7. En l’état de l’instruction, les moyens tirés de l’absence de motivation
de la décision implicite de rejet de la demande de titre de séjour, d’un défaut d’examen particulier de la situation du requérant, d’une erreur de droit quant au fondement de la demande de titre de séjour présentée et d’une erreur d’appréciation dans l’application des dispositions de l’article L. 435-1 du code de l’entrée et du séjour des étrangers et du droit d’asile ne sont pas de nature à faire naître un doute sérieux sur la légalité de la décision en cause. Par suite, sans
qu’il soit besoin d’examiner si la condition d’urgence est satisfaite, la requête de M. B doit être rejetée, y compris les conclusions à fin d’injonction et celles tendant au remboursement de frais exposés et non compris dans les dépens.
O R D O N N E :
Article 1er : M. B est admis à titre provisoire au bénéfice de l’aide juridictionnelle.
Article 2 : La requête de M. B est rejetée.
Article 3 : La présente ordonnance sera notifiée à M. A B et au ministre de l’intérieur.

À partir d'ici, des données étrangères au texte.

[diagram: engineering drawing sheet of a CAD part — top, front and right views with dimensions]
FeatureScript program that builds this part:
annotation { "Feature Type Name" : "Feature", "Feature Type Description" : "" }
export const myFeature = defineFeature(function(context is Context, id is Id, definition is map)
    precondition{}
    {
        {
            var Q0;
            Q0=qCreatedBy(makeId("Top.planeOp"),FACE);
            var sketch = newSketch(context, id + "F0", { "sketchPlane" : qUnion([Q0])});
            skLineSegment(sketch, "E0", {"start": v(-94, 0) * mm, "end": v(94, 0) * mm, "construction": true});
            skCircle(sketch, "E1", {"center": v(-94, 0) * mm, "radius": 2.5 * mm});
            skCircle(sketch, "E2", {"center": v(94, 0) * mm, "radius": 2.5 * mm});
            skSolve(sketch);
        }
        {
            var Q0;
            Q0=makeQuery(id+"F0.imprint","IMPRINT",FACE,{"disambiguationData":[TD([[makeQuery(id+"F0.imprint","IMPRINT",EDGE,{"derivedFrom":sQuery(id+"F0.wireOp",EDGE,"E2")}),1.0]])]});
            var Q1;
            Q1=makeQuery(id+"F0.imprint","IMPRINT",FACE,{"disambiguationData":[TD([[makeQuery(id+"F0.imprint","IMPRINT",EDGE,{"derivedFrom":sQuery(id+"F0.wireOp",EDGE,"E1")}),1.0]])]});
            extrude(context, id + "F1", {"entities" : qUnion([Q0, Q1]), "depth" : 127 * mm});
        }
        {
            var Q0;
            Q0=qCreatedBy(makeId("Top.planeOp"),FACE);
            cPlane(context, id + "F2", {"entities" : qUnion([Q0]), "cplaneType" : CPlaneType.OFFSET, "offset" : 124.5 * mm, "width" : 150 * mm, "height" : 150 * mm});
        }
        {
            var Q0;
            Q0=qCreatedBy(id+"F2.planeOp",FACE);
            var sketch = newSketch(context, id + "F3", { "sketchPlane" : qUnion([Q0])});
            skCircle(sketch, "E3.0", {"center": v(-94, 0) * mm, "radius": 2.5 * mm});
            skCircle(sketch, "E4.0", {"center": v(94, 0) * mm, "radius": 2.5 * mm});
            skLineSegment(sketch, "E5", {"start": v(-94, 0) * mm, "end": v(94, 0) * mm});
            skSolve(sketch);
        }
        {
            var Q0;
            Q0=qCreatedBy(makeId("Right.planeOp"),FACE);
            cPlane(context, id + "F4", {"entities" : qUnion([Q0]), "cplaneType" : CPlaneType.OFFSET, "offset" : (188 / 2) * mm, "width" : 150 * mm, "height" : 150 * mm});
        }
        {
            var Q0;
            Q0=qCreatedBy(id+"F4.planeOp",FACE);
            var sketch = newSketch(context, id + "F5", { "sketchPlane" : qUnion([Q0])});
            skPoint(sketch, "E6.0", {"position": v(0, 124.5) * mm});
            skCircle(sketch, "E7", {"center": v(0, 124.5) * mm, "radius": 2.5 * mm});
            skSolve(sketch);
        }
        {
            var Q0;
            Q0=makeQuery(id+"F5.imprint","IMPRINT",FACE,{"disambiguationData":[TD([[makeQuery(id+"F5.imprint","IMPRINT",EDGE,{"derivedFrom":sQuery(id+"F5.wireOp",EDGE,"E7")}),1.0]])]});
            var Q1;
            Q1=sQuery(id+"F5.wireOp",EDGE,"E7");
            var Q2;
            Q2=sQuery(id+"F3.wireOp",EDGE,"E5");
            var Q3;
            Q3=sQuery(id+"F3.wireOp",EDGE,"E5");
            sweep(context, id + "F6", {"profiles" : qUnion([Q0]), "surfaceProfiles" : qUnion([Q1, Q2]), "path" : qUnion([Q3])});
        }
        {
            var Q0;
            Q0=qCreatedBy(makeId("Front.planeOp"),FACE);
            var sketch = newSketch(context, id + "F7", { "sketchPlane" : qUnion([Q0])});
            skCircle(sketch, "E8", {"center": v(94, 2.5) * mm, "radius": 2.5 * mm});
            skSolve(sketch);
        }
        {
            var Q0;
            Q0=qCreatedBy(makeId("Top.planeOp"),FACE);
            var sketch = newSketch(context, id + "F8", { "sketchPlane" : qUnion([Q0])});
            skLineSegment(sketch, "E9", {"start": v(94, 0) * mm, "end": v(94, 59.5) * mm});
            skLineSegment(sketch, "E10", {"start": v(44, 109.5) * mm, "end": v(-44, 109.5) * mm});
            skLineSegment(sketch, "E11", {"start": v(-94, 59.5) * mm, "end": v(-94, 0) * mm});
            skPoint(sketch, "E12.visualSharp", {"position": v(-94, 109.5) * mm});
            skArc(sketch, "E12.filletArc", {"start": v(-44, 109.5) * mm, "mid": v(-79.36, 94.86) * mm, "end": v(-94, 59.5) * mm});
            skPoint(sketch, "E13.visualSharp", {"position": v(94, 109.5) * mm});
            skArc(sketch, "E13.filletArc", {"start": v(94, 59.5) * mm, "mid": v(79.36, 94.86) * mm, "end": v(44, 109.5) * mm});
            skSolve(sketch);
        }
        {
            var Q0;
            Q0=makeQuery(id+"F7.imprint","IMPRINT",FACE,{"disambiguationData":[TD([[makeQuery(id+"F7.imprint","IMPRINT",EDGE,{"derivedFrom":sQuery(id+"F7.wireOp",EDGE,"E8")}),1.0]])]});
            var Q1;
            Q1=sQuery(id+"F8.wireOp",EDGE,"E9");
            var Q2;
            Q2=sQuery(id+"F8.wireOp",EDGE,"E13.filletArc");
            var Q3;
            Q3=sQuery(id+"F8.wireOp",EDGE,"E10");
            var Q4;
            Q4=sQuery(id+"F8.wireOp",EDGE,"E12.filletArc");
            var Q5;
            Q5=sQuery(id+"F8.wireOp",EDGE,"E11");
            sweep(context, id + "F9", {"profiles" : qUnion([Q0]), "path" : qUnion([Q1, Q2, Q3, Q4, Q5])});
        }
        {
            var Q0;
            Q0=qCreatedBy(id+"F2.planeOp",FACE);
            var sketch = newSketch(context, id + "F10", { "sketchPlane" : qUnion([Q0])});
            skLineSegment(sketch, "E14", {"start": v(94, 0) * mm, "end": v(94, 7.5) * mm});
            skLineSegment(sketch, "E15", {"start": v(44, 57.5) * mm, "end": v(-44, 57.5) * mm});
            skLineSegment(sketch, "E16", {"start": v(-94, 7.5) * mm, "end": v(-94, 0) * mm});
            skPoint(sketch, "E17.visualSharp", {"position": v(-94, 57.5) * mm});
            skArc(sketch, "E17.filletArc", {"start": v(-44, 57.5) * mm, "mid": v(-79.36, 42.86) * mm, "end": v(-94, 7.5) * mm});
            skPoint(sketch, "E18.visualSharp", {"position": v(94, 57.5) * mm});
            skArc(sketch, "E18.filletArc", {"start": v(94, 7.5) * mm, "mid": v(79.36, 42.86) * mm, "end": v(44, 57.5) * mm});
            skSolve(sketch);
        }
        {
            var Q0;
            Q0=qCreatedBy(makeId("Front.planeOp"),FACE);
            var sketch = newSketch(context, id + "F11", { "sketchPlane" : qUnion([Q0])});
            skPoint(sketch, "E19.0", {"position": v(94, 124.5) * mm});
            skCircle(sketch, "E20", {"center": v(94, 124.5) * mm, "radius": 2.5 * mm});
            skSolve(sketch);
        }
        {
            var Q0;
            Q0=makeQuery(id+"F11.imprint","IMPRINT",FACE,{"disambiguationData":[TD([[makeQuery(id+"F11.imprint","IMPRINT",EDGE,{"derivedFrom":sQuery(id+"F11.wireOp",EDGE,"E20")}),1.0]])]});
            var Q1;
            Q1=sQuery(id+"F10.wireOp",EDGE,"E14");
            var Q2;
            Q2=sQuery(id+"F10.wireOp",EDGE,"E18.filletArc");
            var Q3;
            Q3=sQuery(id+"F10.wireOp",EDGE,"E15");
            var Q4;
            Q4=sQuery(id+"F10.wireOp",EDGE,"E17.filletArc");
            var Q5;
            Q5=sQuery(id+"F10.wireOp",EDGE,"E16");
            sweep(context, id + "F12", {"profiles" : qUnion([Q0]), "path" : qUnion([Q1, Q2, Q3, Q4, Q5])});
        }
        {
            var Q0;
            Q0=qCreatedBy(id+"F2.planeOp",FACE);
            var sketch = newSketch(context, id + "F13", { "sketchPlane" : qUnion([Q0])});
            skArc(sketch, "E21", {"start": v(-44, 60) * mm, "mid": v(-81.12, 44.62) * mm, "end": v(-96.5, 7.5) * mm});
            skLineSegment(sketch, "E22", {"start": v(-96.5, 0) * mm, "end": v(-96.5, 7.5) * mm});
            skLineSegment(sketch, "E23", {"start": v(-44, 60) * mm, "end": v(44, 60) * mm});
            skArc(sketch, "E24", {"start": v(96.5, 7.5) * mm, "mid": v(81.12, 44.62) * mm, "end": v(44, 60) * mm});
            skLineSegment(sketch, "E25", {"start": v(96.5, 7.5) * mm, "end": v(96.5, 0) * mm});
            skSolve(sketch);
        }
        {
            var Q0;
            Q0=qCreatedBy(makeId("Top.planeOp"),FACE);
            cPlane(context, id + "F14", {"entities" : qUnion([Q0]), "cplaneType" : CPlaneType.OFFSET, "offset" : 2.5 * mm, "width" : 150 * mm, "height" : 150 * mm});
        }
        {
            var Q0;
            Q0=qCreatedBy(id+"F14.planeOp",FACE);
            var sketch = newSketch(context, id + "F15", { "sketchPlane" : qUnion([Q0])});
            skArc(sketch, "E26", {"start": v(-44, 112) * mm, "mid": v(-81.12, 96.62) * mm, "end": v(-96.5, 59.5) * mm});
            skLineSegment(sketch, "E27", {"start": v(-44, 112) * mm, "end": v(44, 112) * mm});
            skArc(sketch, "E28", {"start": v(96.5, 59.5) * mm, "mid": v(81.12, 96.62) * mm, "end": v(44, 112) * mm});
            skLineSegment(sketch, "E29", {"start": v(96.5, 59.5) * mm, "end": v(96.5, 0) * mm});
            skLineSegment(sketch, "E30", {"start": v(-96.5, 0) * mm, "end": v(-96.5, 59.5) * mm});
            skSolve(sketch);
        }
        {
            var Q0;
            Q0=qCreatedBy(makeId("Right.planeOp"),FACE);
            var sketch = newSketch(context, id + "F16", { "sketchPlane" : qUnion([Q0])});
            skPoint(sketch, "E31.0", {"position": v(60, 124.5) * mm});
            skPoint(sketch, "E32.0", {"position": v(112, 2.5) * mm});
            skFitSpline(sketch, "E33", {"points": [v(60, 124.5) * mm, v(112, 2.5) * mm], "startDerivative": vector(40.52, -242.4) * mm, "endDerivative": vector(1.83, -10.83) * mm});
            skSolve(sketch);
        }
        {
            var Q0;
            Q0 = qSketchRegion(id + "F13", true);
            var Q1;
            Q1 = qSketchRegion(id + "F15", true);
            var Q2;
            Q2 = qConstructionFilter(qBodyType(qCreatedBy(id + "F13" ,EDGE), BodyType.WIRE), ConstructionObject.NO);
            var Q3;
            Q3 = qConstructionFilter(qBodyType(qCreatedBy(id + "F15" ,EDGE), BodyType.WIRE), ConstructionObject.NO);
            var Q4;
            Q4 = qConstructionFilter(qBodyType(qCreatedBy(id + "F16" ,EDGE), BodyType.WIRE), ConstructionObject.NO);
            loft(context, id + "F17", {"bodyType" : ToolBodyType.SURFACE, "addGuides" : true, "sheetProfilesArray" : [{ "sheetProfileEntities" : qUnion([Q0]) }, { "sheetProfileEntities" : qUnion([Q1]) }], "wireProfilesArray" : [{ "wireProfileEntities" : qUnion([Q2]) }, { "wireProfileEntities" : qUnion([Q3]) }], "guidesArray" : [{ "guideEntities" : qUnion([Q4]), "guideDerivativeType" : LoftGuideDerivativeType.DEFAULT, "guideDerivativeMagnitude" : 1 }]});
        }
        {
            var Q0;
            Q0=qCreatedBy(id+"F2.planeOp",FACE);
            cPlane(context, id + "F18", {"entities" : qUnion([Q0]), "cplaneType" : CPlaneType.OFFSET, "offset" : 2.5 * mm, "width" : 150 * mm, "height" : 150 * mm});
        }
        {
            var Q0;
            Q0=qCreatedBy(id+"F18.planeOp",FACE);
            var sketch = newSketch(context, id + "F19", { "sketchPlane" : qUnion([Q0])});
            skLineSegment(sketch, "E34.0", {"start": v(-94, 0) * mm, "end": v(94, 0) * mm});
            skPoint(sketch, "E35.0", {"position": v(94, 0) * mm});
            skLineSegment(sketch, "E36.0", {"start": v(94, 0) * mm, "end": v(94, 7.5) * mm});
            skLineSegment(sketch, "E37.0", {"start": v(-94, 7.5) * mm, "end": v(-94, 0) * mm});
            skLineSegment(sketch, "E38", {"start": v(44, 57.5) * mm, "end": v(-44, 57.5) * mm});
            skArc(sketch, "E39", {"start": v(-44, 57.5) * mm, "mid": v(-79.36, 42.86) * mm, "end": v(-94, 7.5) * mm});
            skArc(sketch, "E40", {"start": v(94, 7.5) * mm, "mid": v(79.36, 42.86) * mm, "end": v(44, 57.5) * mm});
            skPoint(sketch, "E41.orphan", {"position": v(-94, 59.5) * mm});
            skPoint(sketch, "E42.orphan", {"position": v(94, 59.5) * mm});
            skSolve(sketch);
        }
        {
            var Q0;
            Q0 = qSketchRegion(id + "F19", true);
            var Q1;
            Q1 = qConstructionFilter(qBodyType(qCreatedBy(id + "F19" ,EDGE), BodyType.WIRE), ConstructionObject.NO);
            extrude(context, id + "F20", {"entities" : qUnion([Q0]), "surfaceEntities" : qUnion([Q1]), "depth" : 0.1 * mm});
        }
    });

Copie en sera adressée au préfet de la Marne.
Fait à Châlons-en-Champagne, le 20 mars 2025.
Le juge des référés,
signé
A. DESCHAMPSLe greffier,
signé
A. PICOT
La République mande et ordonne au ministre de l’intérieur en ce qui le concerne et à tous
les commissaires de justice à ce requis en ce qui concerne les voies de droit commun contre
les parties privées, de pourvoir à l’exécution de la présente décision.